The purpose of the Action Center is to let you access notifications and so-called quick actions with just one click right from the system tray, and in the upcoming Windows 10 19H1, it’s getting updates that would make this approach even more seamless.
Basically, what Microsoft is working on is customizing the Action Center experience in a way that better fits every user, and this means that additional tweaks would make their way to Windows 10 devices.
The latest Windows Insider preview build shipped this week comes with an early look at how Microsoft sees the Action Center in Windows 10 19H1, and by the looks of things, the company is on the right path here.
First and foremost, the Action Center is getting a brightness slider. That’s right, the brightness slider, a feature that’s as simple as it could be, is coming back to Windows after Microsoft decided to remove it for some reason when rolling out Windows 10. This feature was previously offered to Windows 8.1 users, but was then retired when Windows 10 was finalized.
Without the slider, users could only adjust brightness to certain pre-defined value, but not to a custom level. So beginning with the 19H1 update, the Action Center will be the home of this new brightness slider.
Also, Microsoft is making to make it easier to customize quick actions, all without leaving the Action Center. In Windows 10 version 1809, which is the newest right now, users have to go to the Settings app to choose what quick actions to see in the Action Center.

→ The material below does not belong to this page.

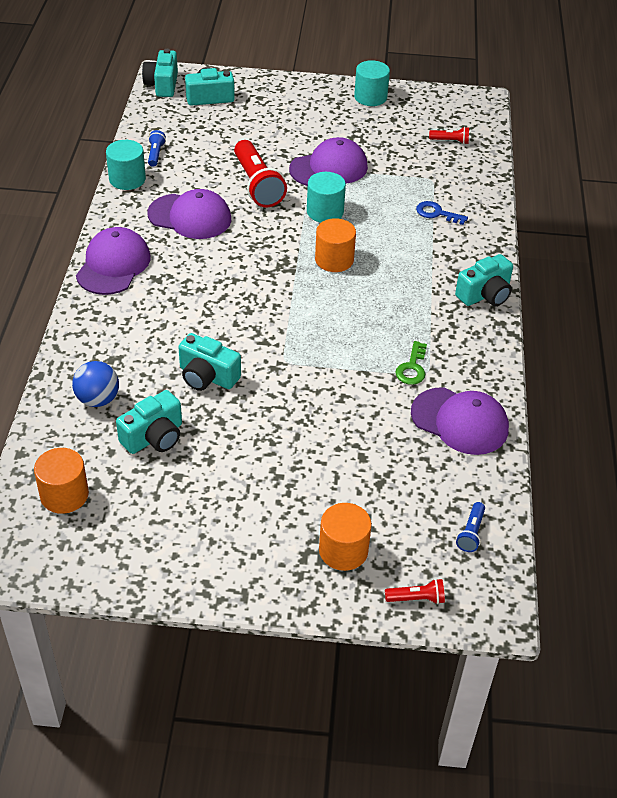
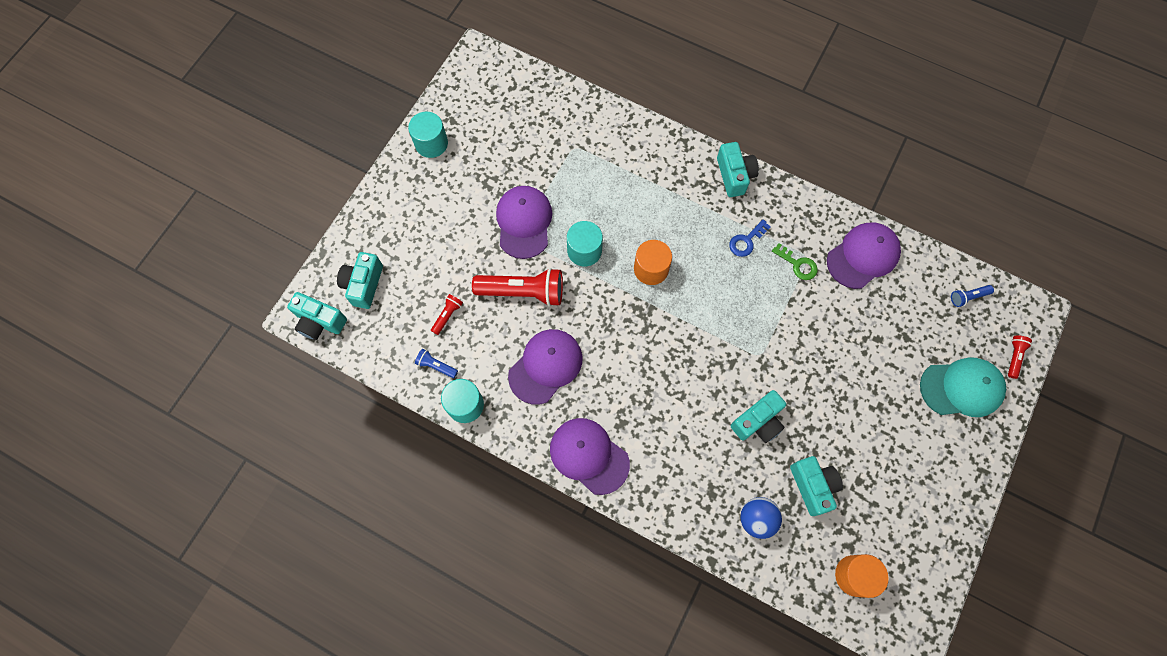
camera: 65 degrees left, 25 degrees up
orange cylinder [319,503,372,571] -> turquoise cap [920,357,1006,417]
blue key [416,201,468,225] -> blue key moved to [729,219,771,257]
red flashlight [429,127,469,144] -> red flashlight moved to [431,294,463,335]
blue flashlight [456,502,485,552] -> blue flashlight turned 120 degrees clockwise [951,285,994,307]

But in 19H1, this changes. Users can now right-click any of the available quick actions and then click Edit to enter a customization screen that allows them to re-order the toggles and even add new ones.
A dedicated Add button is available at the bottom of the Action Center, letting you enable new quick actions that are available for your system, but not displayed yet. However, keep in mind that you won’t see quick actions that do not support your computer, like a hotspot toggle on a PC.
Furthermore, right-clicking any quick toggle enables users to open the Settings app right to the section that groups the configuration options available for that quick action. For instance, right-clicking the VPN quick action makes it possible to access network configuration options to change the settings for VPN connections.
All these improvements could make the Action Center more widely adopted on Windows 10, especially because they actually turn the quick actions in more useful elements of the desktop experience.
And as always, the most customization options Microsoft adds, the bigger the chances for users to set up every feature the way they like it, and this is the case of the Action Center too. For example, you can configure the Action Center to not show any quick action in Windows 10, so it’ll remain a place to just see the latest notifications.
At this point, it’s still possible to disable the Action Center in the existing preview builds of Windows 10 19H1, but things could change before the RTM build is signed off. Windows 10 19H1 is projected to be finalized in March and released to users in April 2019.